Your answer should consist only of the lines from the line containing "nose: (645, 365)" through the last line below, each repeated exactly.

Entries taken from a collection
<<<<

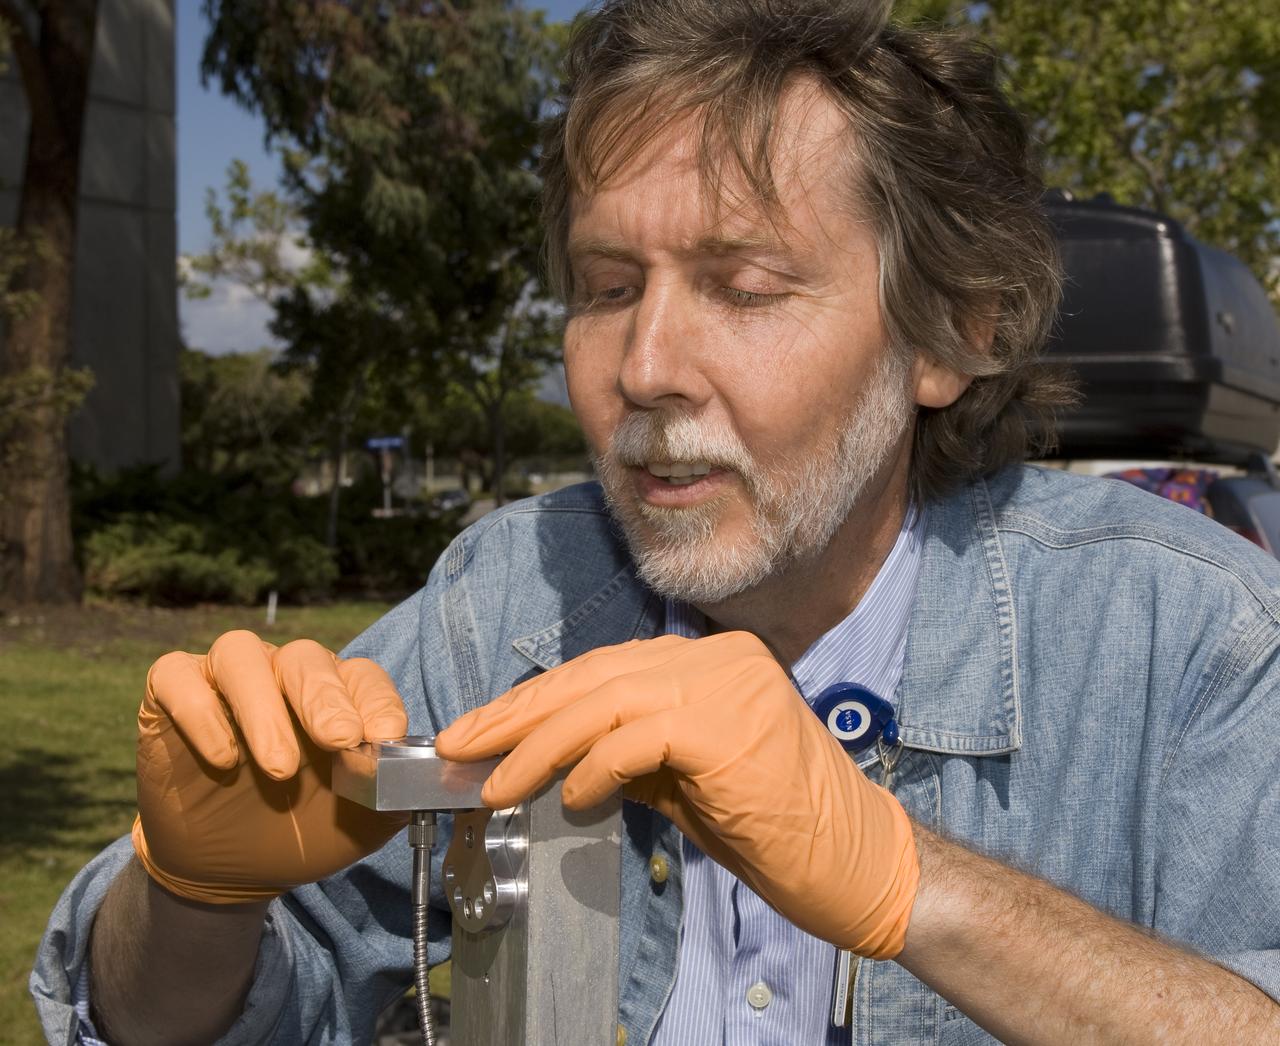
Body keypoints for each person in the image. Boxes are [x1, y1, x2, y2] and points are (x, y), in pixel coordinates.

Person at [32, 1, 1280, 1043]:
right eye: (605, 289)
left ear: (955, 330)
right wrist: (193, 891)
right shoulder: (513, 594)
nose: (645, 365)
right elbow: (179, 1008)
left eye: (744, 287)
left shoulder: (1191, 638)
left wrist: (915, 885)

>>>>

• Solution to this exercise:
nose: (645, 365)
right elbow: (179, 1008)
left eye: (744, 287)
left shoulder: (1191, 638)
left wrist: (915, 885)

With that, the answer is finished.